There is also the “annual exclusion” that each individual has that they can give away to each person per year without using any gift tax exemption. Like the federal estate/gift tax exemption, the annual exclusion amount is also indexed for inflation on an annual basis, and for 2020, this amount remains at $15,000.00 per person, per year, or $30,000.00 per person if the donor is married, and a couple elects to “split” the gift.
There is also an annual exclusion for gifts between spouses when one is a non-citizen spouse. For 2020, the special annual exclusion gift to non-citizen spouses will increase from $155,000.00 in 2019, to $157,000.00 in 2020.
In addition, payments of tuition and medical expenses directly to the educational or health care provider do not require use of anyone’s annual exclusion amount or gift tax exemption.
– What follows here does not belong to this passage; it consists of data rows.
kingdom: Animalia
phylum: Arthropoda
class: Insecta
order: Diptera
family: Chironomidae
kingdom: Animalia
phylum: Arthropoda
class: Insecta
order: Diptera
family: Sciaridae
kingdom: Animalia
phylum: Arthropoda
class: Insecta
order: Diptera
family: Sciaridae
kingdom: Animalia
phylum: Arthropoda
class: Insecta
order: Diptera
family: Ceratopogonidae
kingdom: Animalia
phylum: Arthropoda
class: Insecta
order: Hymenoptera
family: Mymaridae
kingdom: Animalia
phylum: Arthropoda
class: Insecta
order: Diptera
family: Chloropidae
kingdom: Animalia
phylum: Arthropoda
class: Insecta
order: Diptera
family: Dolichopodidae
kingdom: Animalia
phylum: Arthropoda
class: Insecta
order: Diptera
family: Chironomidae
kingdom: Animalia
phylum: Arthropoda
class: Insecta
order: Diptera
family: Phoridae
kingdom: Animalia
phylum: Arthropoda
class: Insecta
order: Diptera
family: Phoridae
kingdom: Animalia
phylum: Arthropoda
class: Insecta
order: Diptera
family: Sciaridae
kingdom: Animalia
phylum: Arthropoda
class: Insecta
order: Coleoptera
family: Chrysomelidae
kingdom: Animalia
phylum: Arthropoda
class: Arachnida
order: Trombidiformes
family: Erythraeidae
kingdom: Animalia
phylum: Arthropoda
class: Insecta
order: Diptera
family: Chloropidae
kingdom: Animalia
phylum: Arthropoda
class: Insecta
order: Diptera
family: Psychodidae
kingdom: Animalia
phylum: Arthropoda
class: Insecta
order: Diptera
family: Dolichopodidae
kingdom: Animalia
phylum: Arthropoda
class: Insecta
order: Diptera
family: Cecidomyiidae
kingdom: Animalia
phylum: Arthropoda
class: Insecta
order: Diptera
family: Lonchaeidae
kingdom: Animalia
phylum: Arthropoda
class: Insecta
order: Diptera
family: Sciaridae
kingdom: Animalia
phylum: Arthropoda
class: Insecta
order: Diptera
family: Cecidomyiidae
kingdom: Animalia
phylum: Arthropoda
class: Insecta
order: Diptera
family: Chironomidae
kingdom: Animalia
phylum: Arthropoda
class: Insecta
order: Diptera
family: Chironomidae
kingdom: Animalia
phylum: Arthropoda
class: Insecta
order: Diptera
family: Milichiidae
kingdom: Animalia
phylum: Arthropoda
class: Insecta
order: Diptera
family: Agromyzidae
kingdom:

Clients who have considered making substantial gifts to family members or other individuals have expressed concern that when the 2017 Tax Act expires on December 31, 2025, the IRS might seek to avoid or reduce prior gifts that used the currently high gift tax exemptions. This concern has also been shared by estate planning practitioners and other advisors. On November 22, 2019, the Internal Revenue Service (IRS) issued final regulations regarding gifts made during the currently increased federal estate/gift tax exemptions. The federal regulations issued by the IRS allow decedents’ estates to benefit from a higher exemption amount for gifts made in which the exemption amounts are greater. Thus, gifts made under the currently increased annual federal exemption amounts will not be subject to tax prospectively if the exemption amount is reduced due to the sunsetting provision at the end of 2025. However, if the exemption amount reverts back to $5,000,000.00, subject to adjustment for inflation, and the larger exemption has not been used, taxpayers will be prohibited from trying to utilize what had been a larger exemption. This is also important for couples where one spouse has died, and the estate elected to pass the unused exemption amount, commonly referred to as “portability” to the surviving spouse. The amount of portability transferred to the surviving spouse will not be reduced prospectively.